First it was opera, and now the best of Broadway. The Durango Stadium 9 is becoming much more than just another movie theater.
The local cinema, in conjunction with Fathom Events theyre the ones who bring regular The Met: Live in HD simulcasts and screened The Grateful Dead Movie last week will show the Tony Award winner for Best Musical, Memphis, for three nights and a matinee beginning Thursday.
The show was recorded live at a recent performance in New York City at the Shubert Theatre, where it regularly plays to sold- out audiences.
Our local cinema is one of more than 530 nationwide that will show Memphis, and the big-screen version includes an interesting behind-the-scenes look at how the musical was caught on film.
The show is a winner in story and music alike. Joe DiPietros book and lyrics and David Bryans score both won Tonys in addition to the overall win for Best Musical. Bryan is perhaps better known as the keyboard player and founding member of Bon Jovi. Memphis is directed by Christopher Ashley and choreographed by Sergio Trujillo of Jersey Boys fame and the cast features Chad Kimball, Montego Glover, Derrick Baskin, J. Bernard Calloway, James Monroe Iglehart, Michael McGrath and Cass Morgan.

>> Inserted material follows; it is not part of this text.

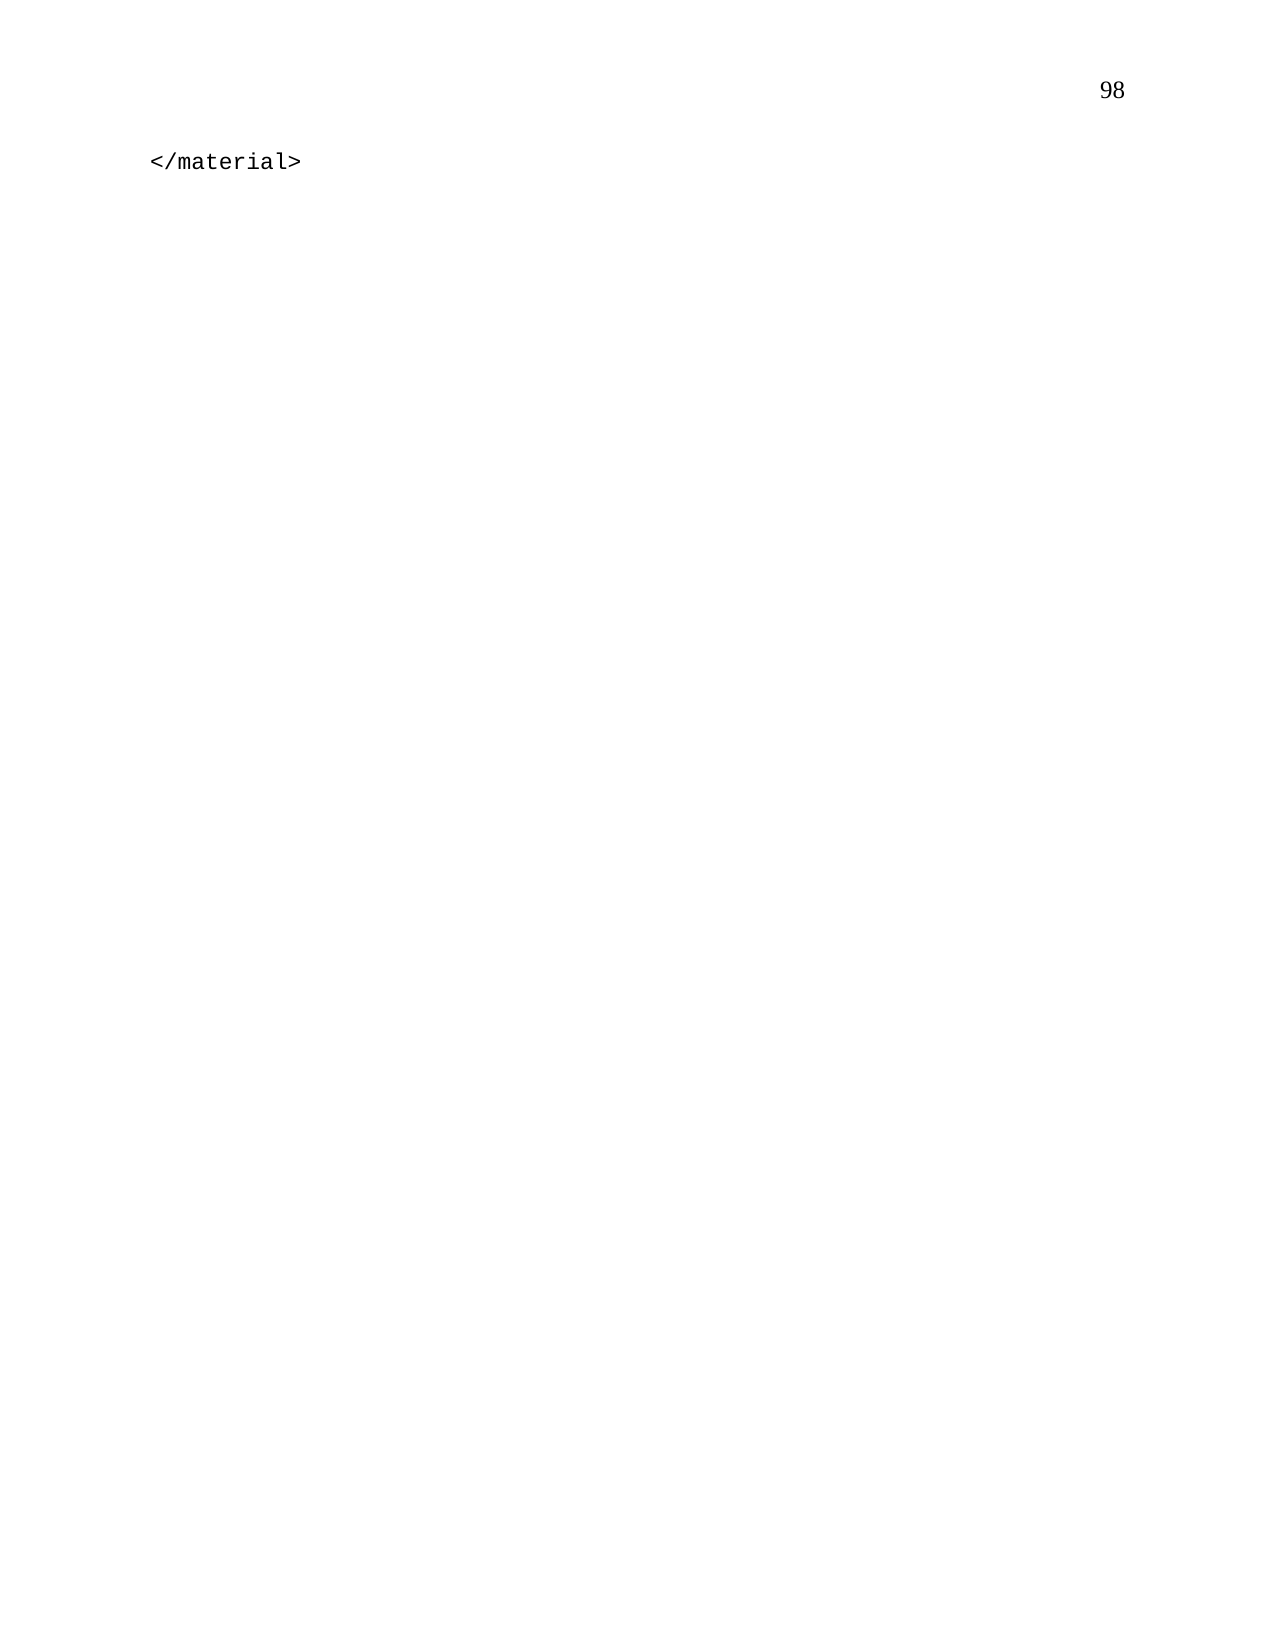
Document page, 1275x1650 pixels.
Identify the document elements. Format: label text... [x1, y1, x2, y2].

text </material> [150, 150, 1125, 176]
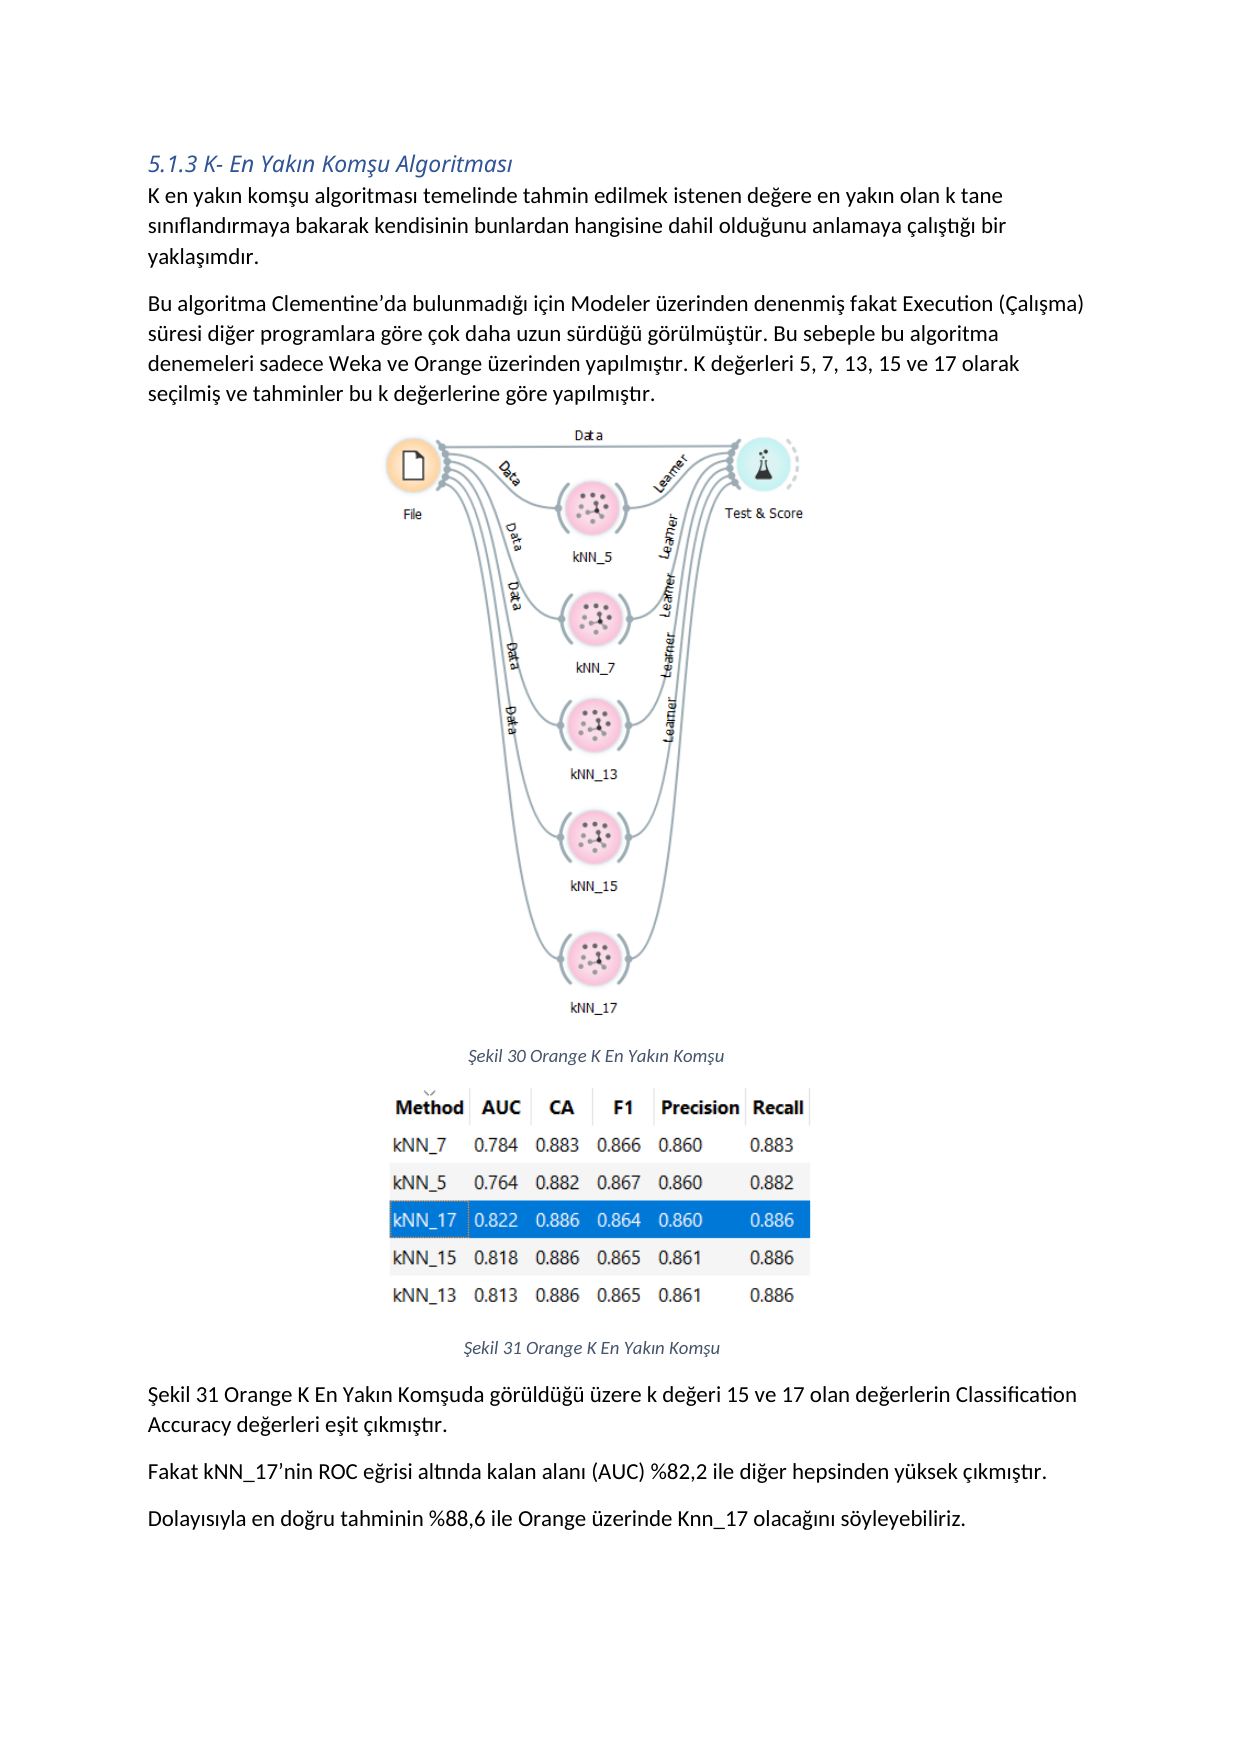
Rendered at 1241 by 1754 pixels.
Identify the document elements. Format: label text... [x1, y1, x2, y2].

Memphis deals with a fascinating and often disturbing time in the 1950s when rhythm and blues was morphing into what would become rock n roll. The story centers on a disc-jockey named Huey Calhoun who gave black musicians and singers air-time that paved the way for white guys like Elvis and the Beatles to cash in on the new sound.
The show tackles racial prejudice head-on, insisting in the life and words of its hero that excellence in music is colorblind, and suggesting that the new sounds in pop music served as a spearhead for greater equality in race relations generally. Thats a lot of freight for a mere musical, but Memphis pulls it off.